A question I am asked a lot is what are the differences between a TD-125 and a TD-125 MKII.
Some general information first. The TD-125 was introduced in 1968 and was the replacement to their top-of-the-line turntable the TD-124. Unlike the TD-124 which is a hybrid belt-idler wheel turntable, the TD-125 is belt driven. To my knowledge, it was one of the first turntables where the speed was controlled electronically rather than just an AC synchronous design. The speeds on the 125 were 16, 33, and 45 RPM. A strobe was included to dial in the speed. Some were sold with a stock arm, but it appears at least anecdotally that many many more were sold with SME tonearms or other brands. Finally, unlike many of the other suspended turntables on the market, in this case the whole top plate floats on three springs, rather than using a sub chassis design. The top plate isolates the platter system and the tonearm from the energy vibrations produced from the motor and also the environment. The 125 gave way to the 125 MKII in 1972.
In terms of differences between the two, let me start first with the similarities. Each uses an identical 10 mm drive platter. To my knowledge, all of the TD-125 turntables used a captured ball bearing design. I’ve seen early TD-125 MKII turntables, also with this captured ball bearing design. However, that is the minority. Far more have a conical designed bearing. As someone who has worked on these turntables for 20 years, I don’t see one advantage over the other. Both are very quiet and made with high-quality materials. One thing I do like about the design of the TD-125 platter system, is the shaft well itself is removable with three screws that are triangulated around the well opening. It’s great to be able to remove that both to work on the well and to clean in that area.

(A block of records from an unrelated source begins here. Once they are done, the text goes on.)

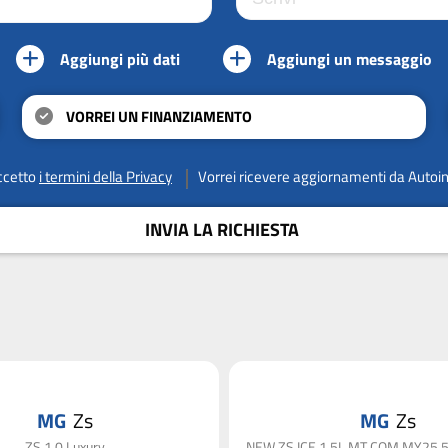
Aggiungi più dati
Aggiungi un messaggio
VORREI UN FINANZIAMENTO
ccetto
i termini della Privacy
Vorrei ricevere aggiornamenti da Autoi
INVIA LA RICHIESTA
MG
Zs
MG
Zs
ZS 1.0 Luxury
NEW ZS ICE 1.5L MT COM MY25.5 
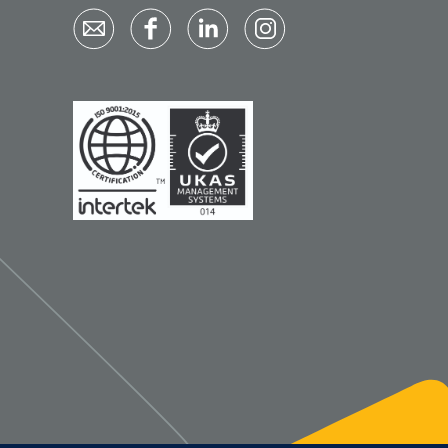
Qualiteam
1625789
RUBAN - breukband 4 banden
- 27 cm - L - 1 st
1016111
d schaar - gebogen -
omp - 14 cm - 1 st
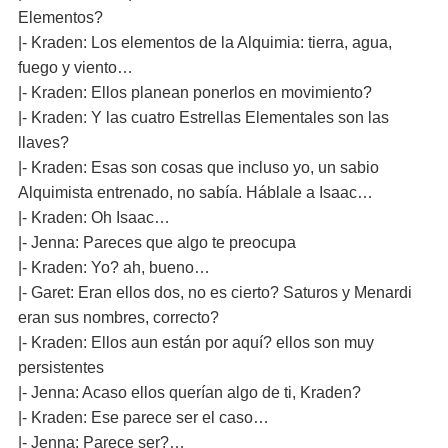
Elementos?
|- Kraden: Los elementos de la Alquimia: tierra, agua,
fuego y viento…
|- Kraden: Ellos planean ponerlos en movimiento?
|- Kraden: Y las cuatro Estrellas Elementales son las
llaves?
|- Kraden: Esas son cosas que incluso yo, un sabio
Alquimista entrenado, no sabía. Háblale a Isaac…
|- Kraden: Oh Isaac…
|- Jenna: Pareces que algo te preocupa
|- Kraden: Yo? ah, bueno…
|- Garet: Eran ellos dos, no es cierto? Saturos y Menardi
eran sus nombres, correcto?
|- Kraden: Ellos aun están por aquí? ellos son muy
persistentes
|- Jenna: Acaso ellos querían algo de ti, Kraden?
|- Kraden: Ese parece ser el caso…
|- Jenna: Parece ser?…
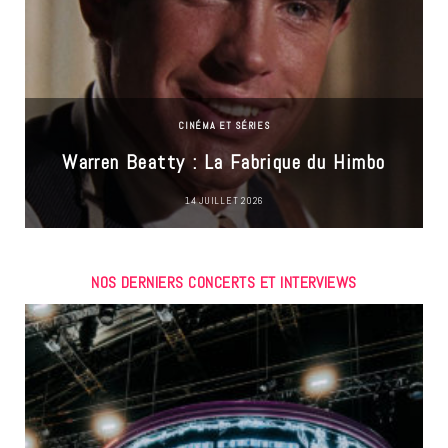
CINÉMA ET SÉRIES
Warren Beatty : La Fabrique du Himbo
14 JUILLET 2026
NOS DERNIERS CONCERTS ET INTERVIEWS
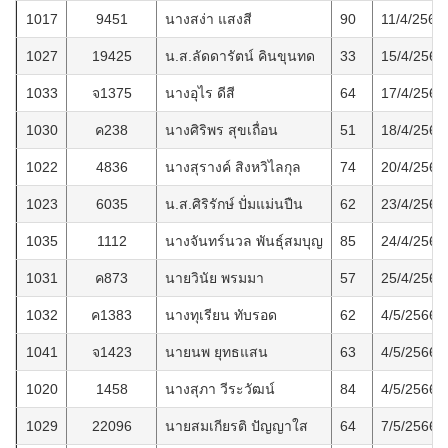
1017
9451
นางสง่า แสงสี
90
11/4/2566
1027
19425
น.ส.ลัดดารัตน์ คินขุนทด
33
15/4/2566
1033
จ1375
นางอุไร ดีสี
64
17/4/2566
1030
ค238
นางศิริพร สุขเถื่อน
51
18/4/2566
1022
4836
นางสุรางค์ สิงหวิไลกุล
74
20/4/2566
1023
6035
น.ส.ศิริรักษ์ ปั่มแม่นปืน
62
23/4/2566
1035
1112
นางจันทร์นวล พันธุ์สมบุญ
85
24/4/2566
1031
ค873
นายวินัย พรมมา
57
25/4/2566
1032
ค1383
นางทุเรียน ทับรอด
62
4/5/2566
1041
จ1423
นายนพ ยุทธแสน
63
4/5/2566
1020
1458
นางสุภา วีระวัฒน์
84
4/5/2566
1029
22096
นายสมเกียรติ ปัญญาใส
64
7/5/2566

The outer platter itself is identical on each turntable. The platters are identical and they are made of zamac.
The plinth design is identical. They are veneer over a particleboard of some kind. The bottom portion is a black strip that in some cases was painted, and another cases seems to be ironed on vinyl strips. Over the course of time, Thorens used different screws to mount the chassis to the plinth, but they were all identical in terms of the thread size. Both plinths use a fiberboard bottom plate, and the originals came with felt pads as feet. It seems that the armboards changed over time in terms of materials. I’ve never done a study of that or taken them for analysis. Some appear to be a painted plywood where you can easily see the layers on the edges, and others appear to be a wood composite, where the finish is more smooth on the edges. Both MKI and MKII utilize the same dustcover and hinge design. (Though I believe the “bubble” set on style cover came out later, just for MKII, but will also fit MKI.)
The most significant difference between the two turntables is in the motor design and the electronic speed control. With the TD-125 MKII, Thorens introduced a clutch into the pulley which takes up slack in the belt at startup so that a steady speed is achieved more quickly. The 125 has a one piece pulley. In my experience, with a fresh belt on each turntable, it takes approximately 3 to 4 more seconds for the 125 to achieve a steady speed on the strobe. If you’re belt is brand-new or very old, there is sometimes slightly more noise at startup on the TD-125. That’s belt slippage and lasts 1-2 seconds as it gets the torque to spin that heavy platter system.
In terms of the electronic speed control board, for both models it is really not something for the do-it-yourself novice to take on. For someone who has a little bit of experience, the design of the board on the MKII is slightly easier to grasp and to work on. However, if you are buying either turntable from Vinyl Nirvana, that is a moot point because in either case the board will have been completely updated.
Another small difference is the way the switches are designed/attached. Most of the body of the MKI switch is metal. Additionally, it is attached with a flat end machine screw into a machined metal hole. It has a nice solid feel to it. The MKII switch body is almost entirely plastic (except for metal top plate) and is attached with a pointed screw that just be design could strip more easily. Finally, for whatever reason, some of the MKII switches have bowed over time. (That could never happen with the MKI.) Unfortunately, there is no easy way to swap a MKI switch into a MKII.
Finally, the TD-125 MKII seems to have been sold much more often with the TD-16 tonearm already installed. Those with that arm installed, feature a third switch on the front fascia plate that operates the cueing for the stock arm. In those cases where someone is removing that stock arm and installing an aftermarket one, you are left with that third switch as a vestige. As someone who frequently modifies these turntables, it’s generally easier to find a front fascia plate for a TD-125 that has two switches versus a TD-125 MKII.
In terms of performance, though I have never done it personally, I’m sure if we mounted the same tonearm and same cartridge on these turntables and A/B-ed them for a room full of listeners, almost no one would be able to tell the difference between the two. In terms of usability, it’s just that extra three or four seconds with a platter to attain a steady speed on the strobe.